Superconductivity of Sn-Zn Eutectic Alloys

Abstract

An experimental study has been made of the superconducting transitions in Sn-Zn eutectic alloys in the temperature range 3.0-3.7°K, employing magnetization measurements on spherical samples. The samples were about 4 mm in diameter, and the laminar spacing varied from 1 to 8μ depending on the speed with which the parent ingot had been cooled from the melt. The measurements showed magnetic isotherms approaching those of a type-I superconductor, but with frozen flux of varying degree. The critical-field-versus-temperature relation was similar to that of pure Sn, providing evidence that the laminations behave like a continuous superconducting material. The transition temperature $T_c$ was found to decrease with decreasing laminar spacing. This effect was compared quantitatively with the predictions of proximity-effect theory.

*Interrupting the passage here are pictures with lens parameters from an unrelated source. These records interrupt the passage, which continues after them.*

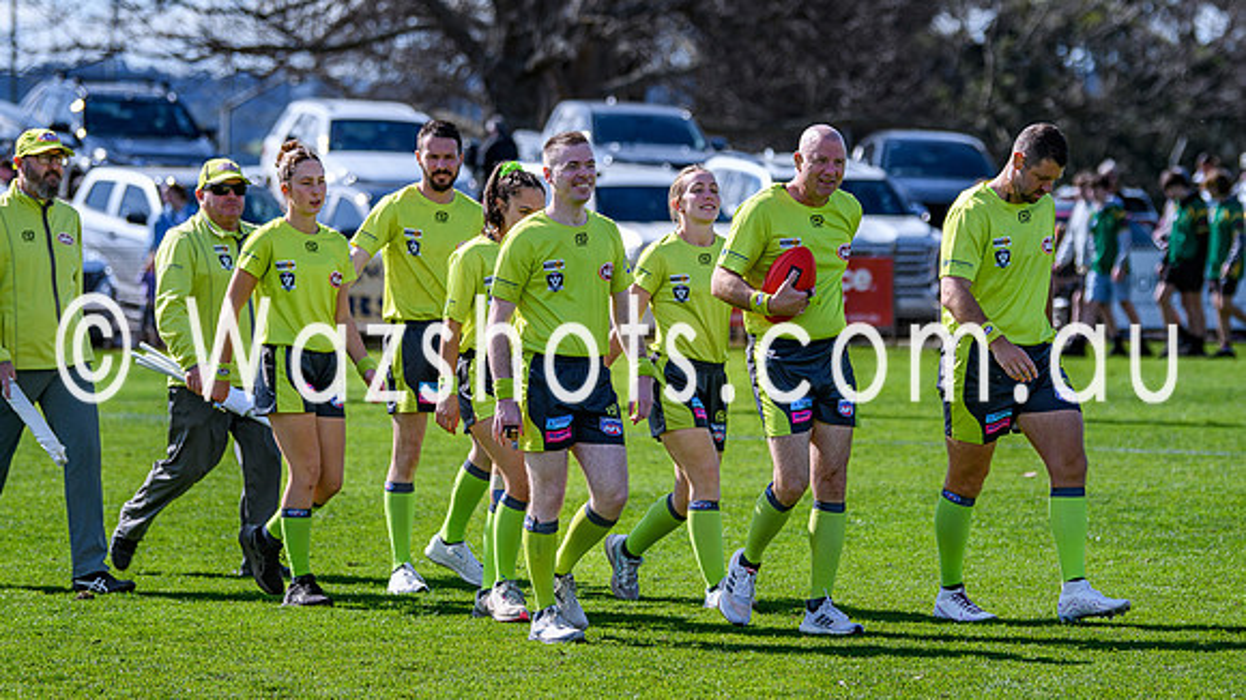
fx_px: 7158
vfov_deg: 5.6
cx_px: 716
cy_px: 312
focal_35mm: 217
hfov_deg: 9.9
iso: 140
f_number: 2.8
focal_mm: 120
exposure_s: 1/3200
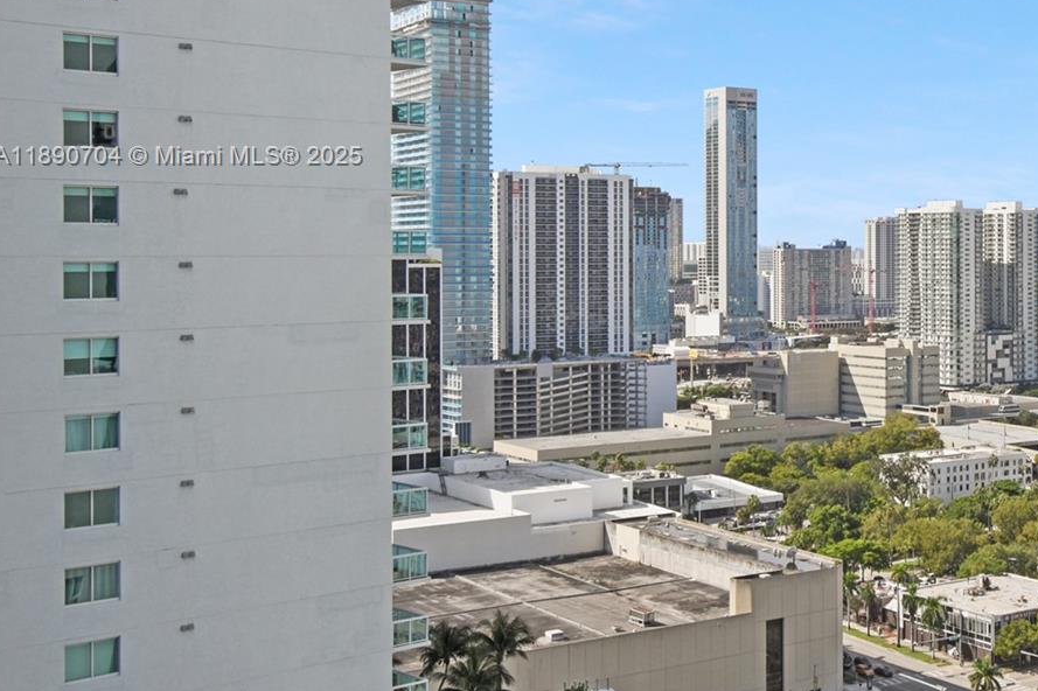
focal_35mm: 54
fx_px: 1556
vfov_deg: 24.7
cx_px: 922
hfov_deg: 34.9
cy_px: 158
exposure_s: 1/1600
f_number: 5.6
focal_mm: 20
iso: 250
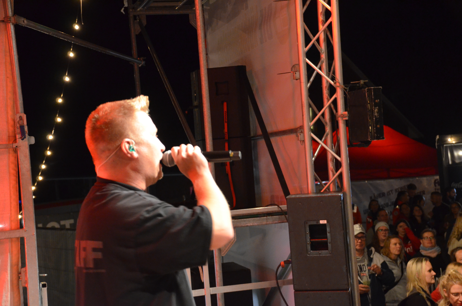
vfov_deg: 18.1
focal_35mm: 75
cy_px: 153
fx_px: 961
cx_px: 231
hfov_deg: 27.0
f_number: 5
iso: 2800
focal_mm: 50
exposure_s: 1/30
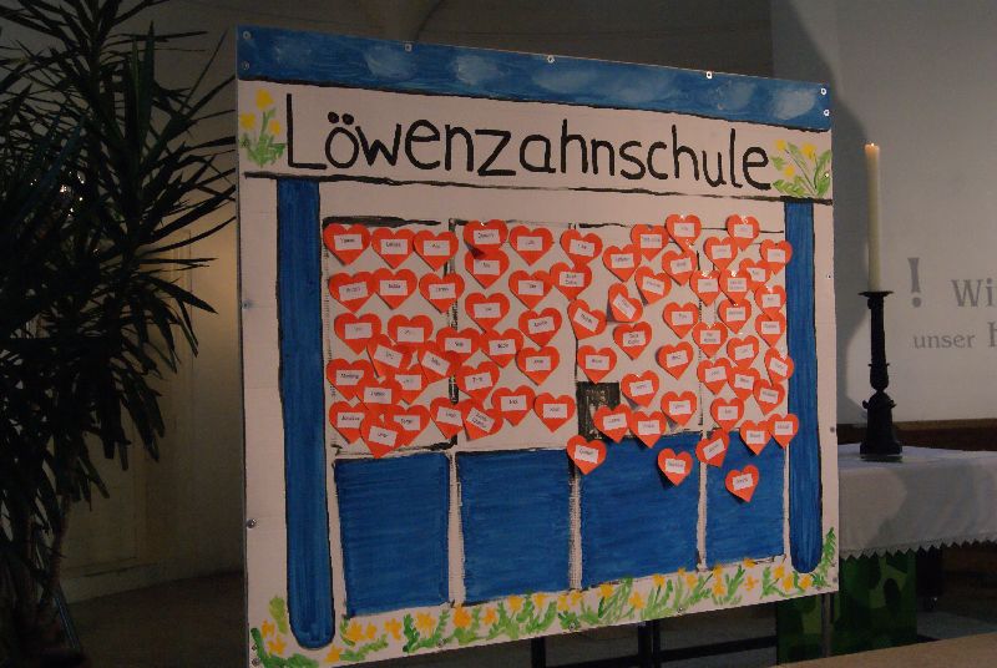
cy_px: 334
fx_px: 1248
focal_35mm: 45
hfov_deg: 43.5
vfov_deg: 30.0
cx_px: 498
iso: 1600
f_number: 9
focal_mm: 30
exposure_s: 1/80
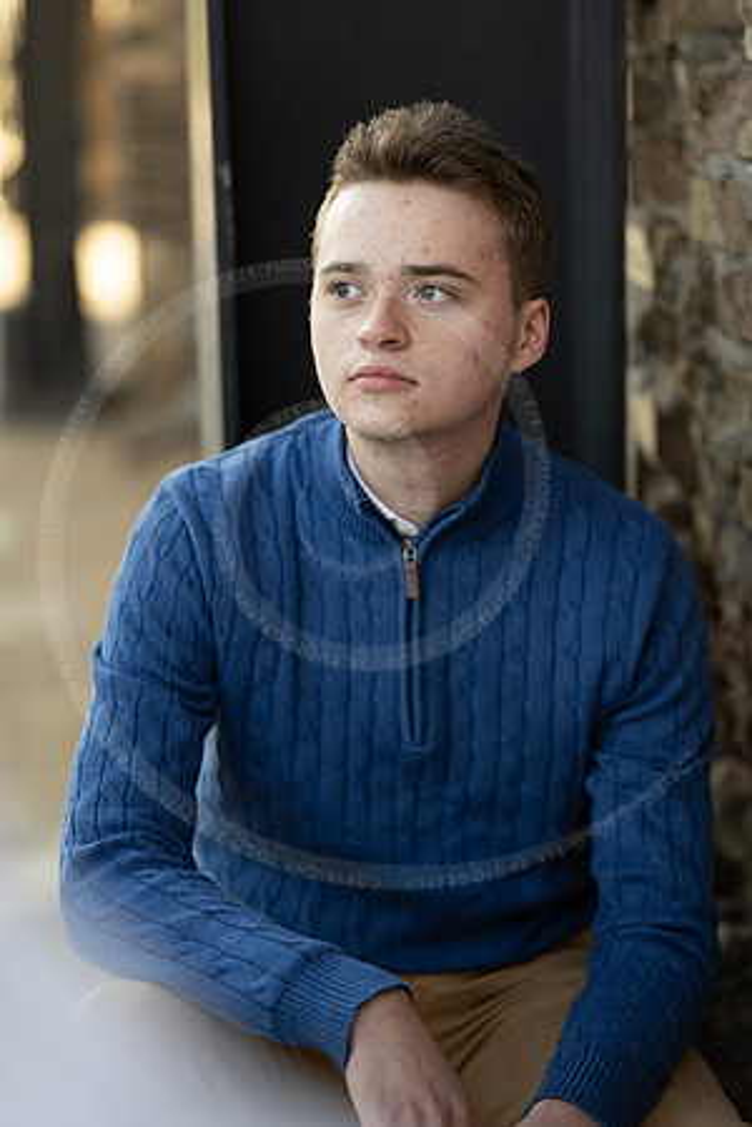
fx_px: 2663
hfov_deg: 16.1
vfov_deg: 23.9
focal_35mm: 85
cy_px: 564
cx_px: 376
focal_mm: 85
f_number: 1.8
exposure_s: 1/160
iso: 100
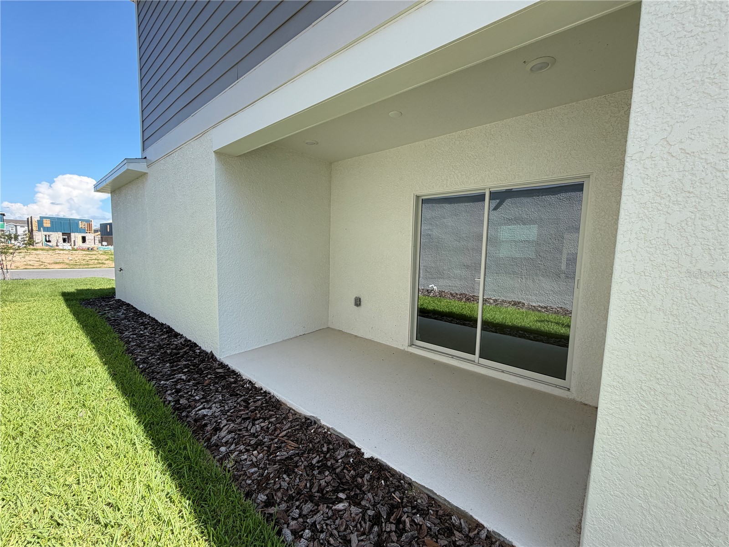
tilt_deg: -4.6
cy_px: 274
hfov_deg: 102.1
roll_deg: -1.6
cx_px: 364
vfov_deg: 85.7
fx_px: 295
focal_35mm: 14
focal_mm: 2.22
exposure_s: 1/502
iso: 50
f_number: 2.2
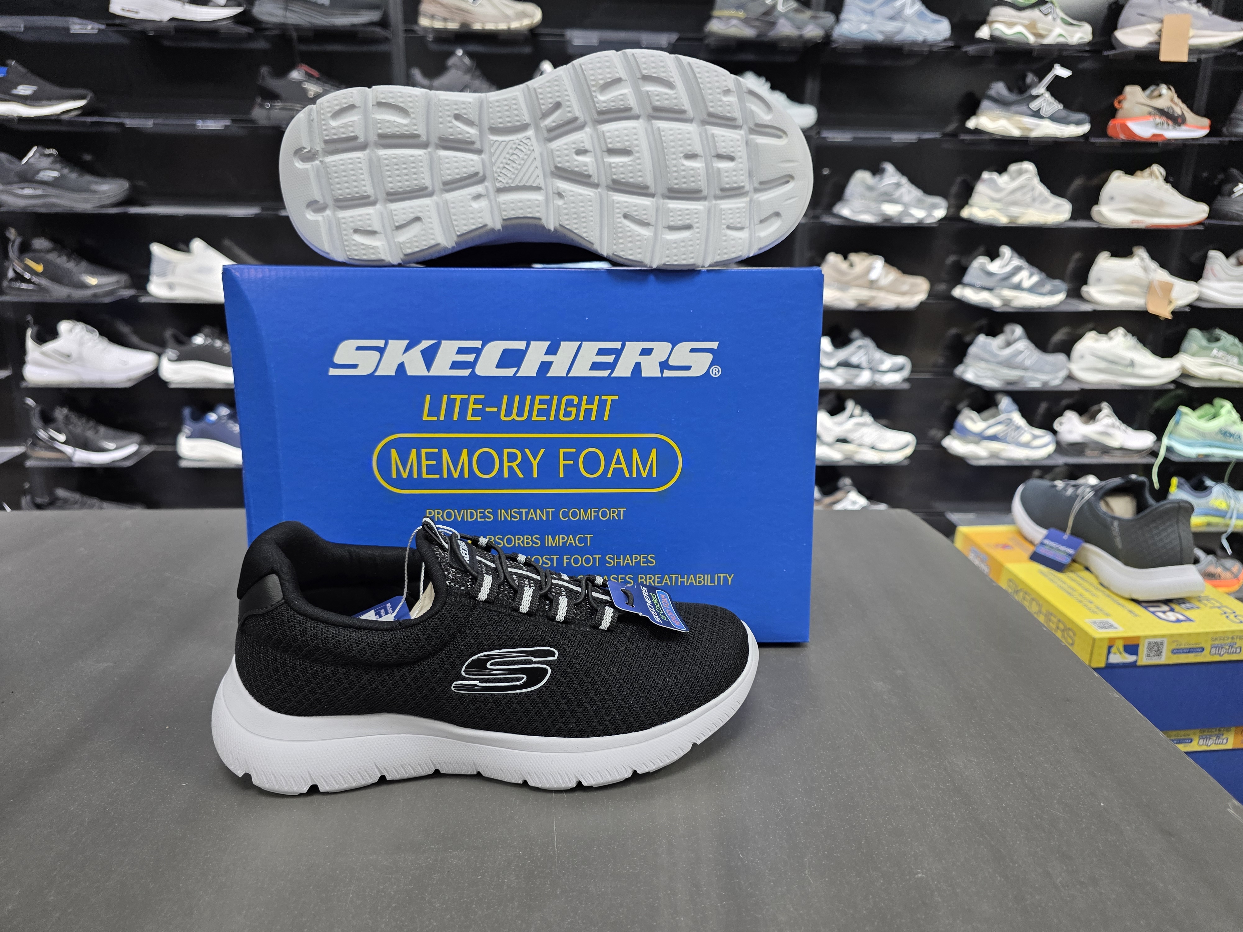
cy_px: 466
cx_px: 622
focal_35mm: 23
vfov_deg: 58.9
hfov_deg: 73.9
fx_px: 826
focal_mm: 6.3
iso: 250
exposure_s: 1/180
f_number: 1.7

The two significant theoretical parameters derived from the data were ${\rho }_s$, the effective resistivity ratio of the Sn-rich phase, and $T_{\mathrm{cn}}$, the effective transition temperature of the Zn-rich phase. The large-spacing $T_c$ data indicated an effective ${\rho }_s$ of about 0.12, in reasonable agreement with the expected magnitude. At smaller spacing the experimental $T_c$ was higher than expected. Alternatively stated, $T_{\mathrm{cn}}$ was 2.7°K, which is larger than the accepted Zn transition temperature 0.9°K.